La batteria 12, infatti, è tra le più grandi del reparto Cokerie dove viene appunto prodotto il coke necessario per alimentare gli altiforni. Una minore disponibilità di coke, quindi, vuol dire meno attività negli altiforni e quindi meno acciaio prodotto. E il no del Ministero potrebbe impedire la ripartenza dei reparti Altoforno 4 e Acciaieria1: al momento la linea di produzione dell’ex Ilva è infatti limitata a due soli altiforni (Afo1 e Afo2) e all’Acciaieria2. Una situazione che potrebbe far sfumare l’obiettivo di 5 milioni di tonnellate d’acciaio sperato dai nuovi gestori. Di contro la ricaduta più immediata potrebbe essere quella di un nuovo ricorso alla Cassa integrazione: dal 28 giugno parte, infatti, a Taranto una ulteriore tranche di cassa integrazione ordinaria per un numero massimo di 4mila dipendenti per 13 settimane. Sul punto già nei giorni scorsi erano insorti i sindacati: il nuovo ricorso agli ammortizzatori sociali aveva scatenato le ire di Usb che in un comunicato aveva sostenuto che “la nuova cigo non è altro che la prova degli esuberi strutturali che peraltro rispecchiano il primo piano industriale presentato da Arcelor Mittal, che prevedeva un massimo di 5mila dipendenti a fronte di 6 milioni di tonnellate di acciaio all’anno”. A Genova, infatti, la situazione in queste ore è stata particolarmente critica, con momenti di tensione e tafferugli davanti alla prefettura quando la polizia messa a difesa del portone del palazzo del Governo è entrata in contatto con gli operai dell’ex Ilva. Quattro rappresentanti delle forze dell’ordine (due agenti del reparto mobile, un carabiniere e un funzionario della Digos) e due operai sono rimasti contusi.
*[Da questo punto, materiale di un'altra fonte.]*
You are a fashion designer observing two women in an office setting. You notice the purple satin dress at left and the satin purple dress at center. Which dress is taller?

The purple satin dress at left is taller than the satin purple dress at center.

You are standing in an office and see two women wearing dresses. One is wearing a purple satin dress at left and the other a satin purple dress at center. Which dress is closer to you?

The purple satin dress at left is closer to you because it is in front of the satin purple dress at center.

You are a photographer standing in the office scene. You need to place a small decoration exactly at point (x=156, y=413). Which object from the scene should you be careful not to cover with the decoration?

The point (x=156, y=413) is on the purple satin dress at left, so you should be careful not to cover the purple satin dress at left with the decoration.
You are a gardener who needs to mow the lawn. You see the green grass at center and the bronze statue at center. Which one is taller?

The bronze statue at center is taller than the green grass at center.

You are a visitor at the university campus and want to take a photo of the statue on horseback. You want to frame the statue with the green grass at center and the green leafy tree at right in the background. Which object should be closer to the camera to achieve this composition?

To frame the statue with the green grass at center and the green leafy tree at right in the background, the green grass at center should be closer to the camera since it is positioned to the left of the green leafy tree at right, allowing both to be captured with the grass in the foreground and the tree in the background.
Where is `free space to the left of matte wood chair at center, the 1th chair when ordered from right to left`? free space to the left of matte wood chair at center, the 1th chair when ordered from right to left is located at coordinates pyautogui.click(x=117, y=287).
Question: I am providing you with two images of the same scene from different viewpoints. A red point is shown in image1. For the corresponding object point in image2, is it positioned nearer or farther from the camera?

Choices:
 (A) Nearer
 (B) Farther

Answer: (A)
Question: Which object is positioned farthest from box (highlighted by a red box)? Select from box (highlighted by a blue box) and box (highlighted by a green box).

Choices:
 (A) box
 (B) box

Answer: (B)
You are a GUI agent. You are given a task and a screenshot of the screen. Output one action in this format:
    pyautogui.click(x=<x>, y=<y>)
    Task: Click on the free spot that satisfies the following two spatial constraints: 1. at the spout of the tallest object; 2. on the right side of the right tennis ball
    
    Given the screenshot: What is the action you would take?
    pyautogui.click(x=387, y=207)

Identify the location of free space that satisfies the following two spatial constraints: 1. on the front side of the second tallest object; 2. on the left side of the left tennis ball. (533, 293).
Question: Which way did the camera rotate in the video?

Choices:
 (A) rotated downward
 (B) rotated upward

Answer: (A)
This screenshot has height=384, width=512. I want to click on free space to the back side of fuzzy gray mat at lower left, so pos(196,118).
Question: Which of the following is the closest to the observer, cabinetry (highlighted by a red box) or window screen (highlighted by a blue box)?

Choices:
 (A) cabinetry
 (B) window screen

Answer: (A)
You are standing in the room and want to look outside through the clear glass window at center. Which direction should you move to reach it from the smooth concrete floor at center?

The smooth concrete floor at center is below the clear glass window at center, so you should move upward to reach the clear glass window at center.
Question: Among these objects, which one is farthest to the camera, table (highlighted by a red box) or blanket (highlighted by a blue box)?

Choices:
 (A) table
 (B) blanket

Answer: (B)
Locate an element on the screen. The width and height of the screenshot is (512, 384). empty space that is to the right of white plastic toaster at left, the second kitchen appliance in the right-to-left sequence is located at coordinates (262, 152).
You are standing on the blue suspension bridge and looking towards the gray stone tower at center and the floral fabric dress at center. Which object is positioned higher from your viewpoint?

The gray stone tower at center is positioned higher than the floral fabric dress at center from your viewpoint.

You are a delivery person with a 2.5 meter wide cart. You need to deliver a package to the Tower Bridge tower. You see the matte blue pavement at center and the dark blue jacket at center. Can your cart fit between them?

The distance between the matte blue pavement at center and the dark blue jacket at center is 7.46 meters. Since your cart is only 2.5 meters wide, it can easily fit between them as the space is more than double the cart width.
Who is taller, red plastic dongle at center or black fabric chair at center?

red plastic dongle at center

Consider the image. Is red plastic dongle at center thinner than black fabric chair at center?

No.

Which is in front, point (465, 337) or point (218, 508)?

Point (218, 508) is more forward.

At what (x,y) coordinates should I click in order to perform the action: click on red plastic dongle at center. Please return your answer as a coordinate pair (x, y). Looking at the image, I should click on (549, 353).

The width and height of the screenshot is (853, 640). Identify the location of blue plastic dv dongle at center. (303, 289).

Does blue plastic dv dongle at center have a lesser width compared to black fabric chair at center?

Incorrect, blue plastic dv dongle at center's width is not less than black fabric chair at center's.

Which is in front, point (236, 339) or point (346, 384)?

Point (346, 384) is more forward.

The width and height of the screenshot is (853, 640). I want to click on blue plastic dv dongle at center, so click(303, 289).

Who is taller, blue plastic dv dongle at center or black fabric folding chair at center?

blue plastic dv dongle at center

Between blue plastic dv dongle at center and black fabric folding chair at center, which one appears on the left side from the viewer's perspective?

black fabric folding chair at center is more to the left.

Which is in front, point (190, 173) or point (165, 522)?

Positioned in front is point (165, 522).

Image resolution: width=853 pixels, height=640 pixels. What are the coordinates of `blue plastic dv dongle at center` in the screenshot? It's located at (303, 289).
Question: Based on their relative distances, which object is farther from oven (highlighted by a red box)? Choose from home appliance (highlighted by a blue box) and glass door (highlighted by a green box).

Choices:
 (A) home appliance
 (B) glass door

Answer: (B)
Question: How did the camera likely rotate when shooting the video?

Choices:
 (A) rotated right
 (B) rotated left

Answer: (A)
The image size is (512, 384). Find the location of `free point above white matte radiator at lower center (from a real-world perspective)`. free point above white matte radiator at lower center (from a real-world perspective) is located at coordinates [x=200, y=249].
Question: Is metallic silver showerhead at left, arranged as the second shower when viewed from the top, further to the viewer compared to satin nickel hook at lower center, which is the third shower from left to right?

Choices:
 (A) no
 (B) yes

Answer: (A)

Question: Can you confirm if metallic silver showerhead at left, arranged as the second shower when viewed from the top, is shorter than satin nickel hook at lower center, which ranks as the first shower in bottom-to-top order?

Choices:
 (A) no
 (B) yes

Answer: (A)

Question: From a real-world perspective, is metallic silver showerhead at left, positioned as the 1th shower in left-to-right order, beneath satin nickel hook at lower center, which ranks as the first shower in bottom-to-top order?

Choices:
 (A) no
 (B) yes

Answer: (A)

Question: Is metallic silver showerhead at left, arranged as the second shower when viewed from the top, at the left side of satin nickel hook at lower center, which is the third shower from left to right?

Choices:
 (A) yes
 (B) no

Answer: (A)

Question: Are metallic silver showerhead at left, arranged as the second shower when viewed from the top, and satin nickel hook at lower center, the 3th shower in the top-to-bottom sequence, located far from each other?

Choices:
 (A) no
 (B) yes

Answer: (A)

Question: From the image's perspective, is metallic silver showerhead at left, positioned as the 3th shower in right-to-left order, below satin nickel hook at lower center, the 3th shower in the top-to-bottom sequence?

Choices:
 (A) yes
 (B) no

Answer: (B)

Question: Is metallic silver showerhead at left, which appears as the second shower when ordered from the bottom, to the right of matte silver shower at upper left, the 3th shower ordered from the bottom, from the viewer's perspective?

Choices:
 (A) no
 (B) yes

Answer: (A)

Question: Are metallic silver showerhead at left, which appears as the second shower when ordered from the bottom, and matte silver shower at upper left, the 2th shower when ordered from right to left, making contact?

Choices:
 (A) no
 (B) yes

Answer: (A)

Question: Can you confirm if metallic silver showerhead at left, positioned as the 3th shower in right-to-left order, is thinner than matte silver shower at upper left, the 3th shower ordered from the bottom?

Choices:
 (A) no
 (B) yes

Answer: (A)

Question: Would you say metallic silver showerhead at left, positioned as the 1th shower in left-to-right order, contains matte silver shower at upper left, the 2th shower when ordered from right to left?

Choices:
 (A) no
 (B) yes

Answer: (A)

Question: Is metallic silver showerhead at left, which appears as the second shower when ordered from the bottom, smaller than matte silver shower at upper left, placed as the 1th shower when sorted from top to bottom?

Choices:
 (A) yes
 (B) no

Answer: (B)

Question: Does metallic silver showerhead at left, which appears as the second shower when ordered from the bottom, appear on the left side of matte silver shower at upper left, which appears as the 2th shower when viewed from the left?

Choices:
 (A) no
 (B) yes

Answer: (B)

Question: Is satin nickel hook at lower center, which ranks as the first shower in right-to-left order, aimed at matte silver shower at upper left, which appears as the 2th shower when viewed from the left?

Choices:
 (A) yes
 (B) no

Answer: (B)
Esultano invece i movimenti ambientalisti di Taranto. Per Alessandro Marescotti di Peacelink il fermo della batteria 12 è un “vittoria del Comitato Cittadino” che, dopo aver rilevato l’inottemperanza alle prescrizioni autorizzative, il 15 giugno scorso aveva scritto proprio a Cingolani che “la batteria non è stata dotata della tecnologia ‘Sopreco’ per abbattere le emissioni, non sono state inoltre installate cappe di aspirazione performanti allo sfornamento, non è stata infine attivata la doccia per abbattere le polveri nella fase di spegnimento del carbon coke. Tutte tecnologie – hanno evidenziato gli ambientalisti – che andavano installate in questi anni e che era possibile installare”. Nella mail inviata al MIT inoltre, Marescotti aveva aggiunto che “questa batteria della cokeria sfora il limite di emissioni di 25 g/t coke per le polveri. Nel quartiere Tamburi le polveri con benzo(a)pirene sono sensibilmente superiori a quelle che ricadono in periferia” e secondo quanto ha accertato Arpa Puglia “sussiste una criticità per le deposizioni di benzo(a)pirene con valori delle postazioni Deledda e Tamburi Orsini che risultano, rispettivamente, pari a circa 10 e 20 volte la media annuale rilevata” nel quartiere a 10 km dalla fabbrica nonostante sia caratterizzata “da simile orografia e densità antropica, incluso traffico veicolare”.
A qualche giorno dalla batosta inflitta dal Consiglio di Stato, quindi, arriva una consolazione per i movimenti civici tarantini. Un piccolo segnale da Roma che, forse, potrebbe essere l’avviso di un cambio di atteggiamento verso i padroni dell’acciaio e soprattutto nei confronti della comunità ionica.